Frazer’s lyrical descriptions of Italy contrast to his treatment of the other, non-European settings of the text, which the author had not actually visited. His suggestion that the natural world carries the memory of the violent crimes committed on the site in the past is charged with romanticism and, thus, is subjective rather than purely empirical. This relates to the theme of Christianity and Its Prehistory, as these descriptions form the basis of the text’s arguments about Christianity’s evolution from ancient religions.
“If we analyse the principles of thought on which magic is based, they will probably be found to resolve themselves into two: first, that like produces like, or that an effect resembles its cause; and, second, that things that have once been in contact with each other continue to act on each other at a distance after physical contact has been severed.”
Here, Frazer outlines the two forms of sympathetic magic: homeopathic and contagious magic. The former assumes that magical influence can be exerted through objects with which the object of the spell was once in contact, while the latter is based on the principle that events can be produced by enacting or replicating them. This introduces the theme of The Evolution of Belief in Magic to Science.

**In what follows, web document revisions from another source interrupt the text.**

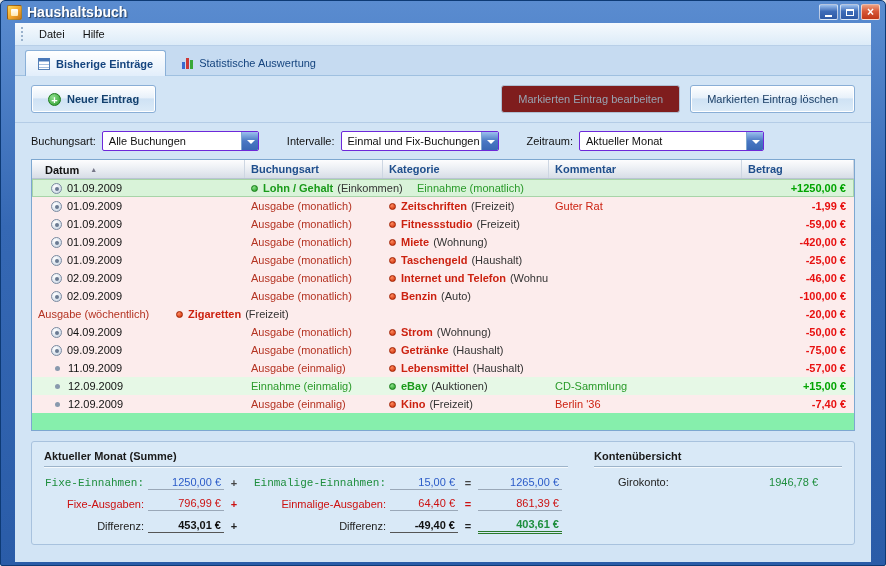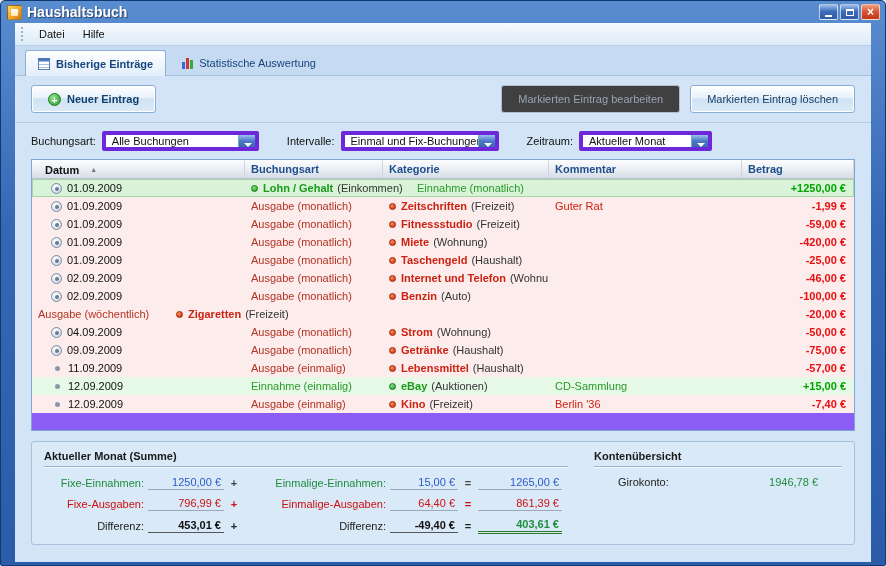--- a/index.html
+++ b/index.html
@@ -51,47 +51,47 @@
   .chart-icon i:nth-child(2){height:11px;background:#cc3838;}
   .chart-icon i:nth-child(3){height:9px;background:#38a838;}
   
   .toolbar{display:flex;align-items:center;gap:10px;padding:9px 16px;border-bottom:1px solid #b4cce6;}
   .tbtn{display:inline-flex;align-items:center;gap:6px;height:28px;padding:0 16px;
     border:1px solid #89aed6;border-radius:3px;
     background:linear-gradient(180deg,#ffffff,#e8f1fa 45%,#cfe2f4 50%,#dcebf8);
     box-shadow:inset 0 0 0 1px #fff;
     font-family:"Liberation Sans",sans-serif;font-size:11px;color:#1c3f66;cursor:default;}
   .tbtn.primary .tbtn-label{font-weight:bold;color:#13406e;}
-  .tbtn.disabled{color:#98a4b2;background:#404040;border-color:#aebfd2;box-shadow:none;text-align:center;}
+  .tbtn.disabled{color:#98a4b2;background:#7f1d1d;border-color:#aebfd2;box-shadow:none;text-align:center;}
   .tbtn.disabled .tbtn-label{color:#98a4b2;}
   .flex-spacer{flex:1;}
   .plus-icon{display:inline-block;width:13px;height:13px;border-radius:50%;
     background:radial-gradient(circle at 35% 30%,#8ee08e,#2a9a2a);
     border:1px solid #1c7a1c;color:#fff;font-weight:bold;font-size:11px;line-height:12px;text-align:center;}
   
   .filterbar{display:flex;align-items:center;padding:8px 16px 6px;}
   .fgroup{display:flex;align-items:center;margin-right:28px;border-radius:9px;}
   .flabel{margin-right:6px;color:#111;}
   .select{position:relative;display:flex;align-items:center;height:20px;background:#fff;
-    border:4px solid #6d28d9;border-radius:2px;padding:0 20px 0 6px;overflow:hidden;}
+    border:1px solid #6d28d9;border-radius:2px;padding:0 20px 0 6px;overflow:hidden;}
   .sel-text{white-space:nowrap;color:#111;}
   .sel-arrow{position:absolute;right:0;top:0;bottom:0;width:17px;
     background:linear-gradient(180deg,#9cc0ee,#4a78c4 50%,#3a68b4);border-left:1px solid #7da7d0;}
   .sel-arrow::after{content:"";position:absolute;left:5px;top:8px;
     border-left:4px solid transparent;border-right:4px solid transparent;border-top:4px solid #fff;}
   
   .tablebox{margin:2px 16px 0;height:272px;border:1px solid #7da7d0;background:#fff;
     display:flex;flex-direction:column;overflow:hidden;}
   .thead{display:flex;height:19px;line-height:19px;flex:0 0 auto;
     background:linear-gradient(180deg,#fdfdfe,#e7ebf1 60%,#d7dde6);
     border-bottom:1px solid #b8c4d2;color:#1f4e8c;font-weight:bold;}
   .hcell{border-right:1px solid #cdd6e2;padding-left:6px;overflow:hidden;white-space:nowrap;}
   .hcell.c-date{padding-left:13px;}
   .sort-icon{font-size:7px;color:#778;margin-left:8px;vertical-align:2px;}
-  .tbody{flex:1;background:#8b5cf6;overflow:hidden;}
+  .tbody{flex:1;background:#86efac;overflow:hidden;}
   .trow{display:flex;height:18px;line-height:18px;white-space:nowrap;}
   .trow.income{background:#e6f8e6;}
   .trow.income.selected{background:#d9f3d9;outline:1px solid #a8d4a8;outline-offset:-1px;}
   .trow.expense{background:#fcecec;}
   .cell{overflow:hidden;white-space:nowrap;}
   .c-date{width:213px;padding-left:6px;color:#111;}
   .c-type{width:138px;padding-left:6px;}
   .c-cat{width:166px;padding-left:6px;}
   .c-comment{flex:1;padding-left:6px;}
   .c-amount{width:112px;text-align:right;padding-right:8px;font-weight:bold;}
@@ -123,21 +123,21 @@
     background:#d9e9f7;padding:8px 12px;}
   .section.left{width:524px;flex:0 0 auto;}
   .section.right{flex:1;padding-left:26px;}
   .sec-title{font-weight:bold;color:#1a1a1a;}
   .etch{height:2px;border-top:1px solid #9db4ca;border-bottom:1px solid #f4f9fd;margin:4px 0 8px;}
   .sgrid{display:grid;grid-template-columns:104px 76px 20px 146px 68px 20px 84px;
     row-gap:7px;align-items:center;}
   .s-label{text-align:right;padding-right:4px;}
   .s-val{text-align:right;padding:0 3px 1px;border-bottom:1px solid #9aa8b8;}
   .s-op{text-align:center;font-weight:bold;}
-  .s-label.income{color:#1e8e3e;}
+  .s-label.income{color:#1e8e3e;font-family:Liberation Mono, monospace;}
   .s-val.income{color:#2b5bc8;}
   .s-op.income{color:#444;}
   .s-label.expense,.s-val.expense,.s-op.expense{color:#cc1111;}
   .s-label.diff{color:#222;}
   .s-op.diff{color:#222;}
   .s-val.diff{font-weight:bold;color:#111;border-bottom:1px solid #555;}
   .s-result.diff{color:#1e8e3e;border-bottom:3px double #2a7a2a;}
   .agrid{display:grid;grid-template-columns:96px 104px;padding-left:24px;align-items:center;}
   .a-label{text-align:left;padding-right:8px;color:#222;}
   .a-val{text-align:right;color:#1e8e3e;}
@@ -207,21 +207,21 @@
       </div>
       <div class="fgroup">
         <span class="flabel">Intervalle:</span>
         <div class="select" style="width:158px">
           <span class="sel-text">Einmal und Fix-Buchungen</span>
           <span class="sel-arrow"></span>
         </div>
       </div>
       <div class="fgroup">
         <span class="flabel">Zeitraum:</span>
-        <div class="select" style="width:133px">
+        <div class="select" style="width:185px">
           <span class="sel-text">Aktueller Monat</span>
           <span class="sel-arrow"></span>
         </div>
       </div>
     </div>
 
     <div class="tablebox">
       <div class="thead">
         <div class="hcell c-date">
           <span>Datum</span>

“Both branches of magic, […] assume that things act on each other at a distance through a secret sympathy, the impulse being transmitted from one to the other by means of what we may consider as a kind of invisible ether, not unlike that which is postulated by modern science for a precisely similar purpose, namely, to explain how things can physically affect each other through a space which appears to be empty.”
Here, Frazer discusses the shared features of homeopathic and contagious magic to link them to the same principles that underly scientific inquiry. Throughout the text, Frazer repeatedly suggests that modern science has more in common with magic than with religion.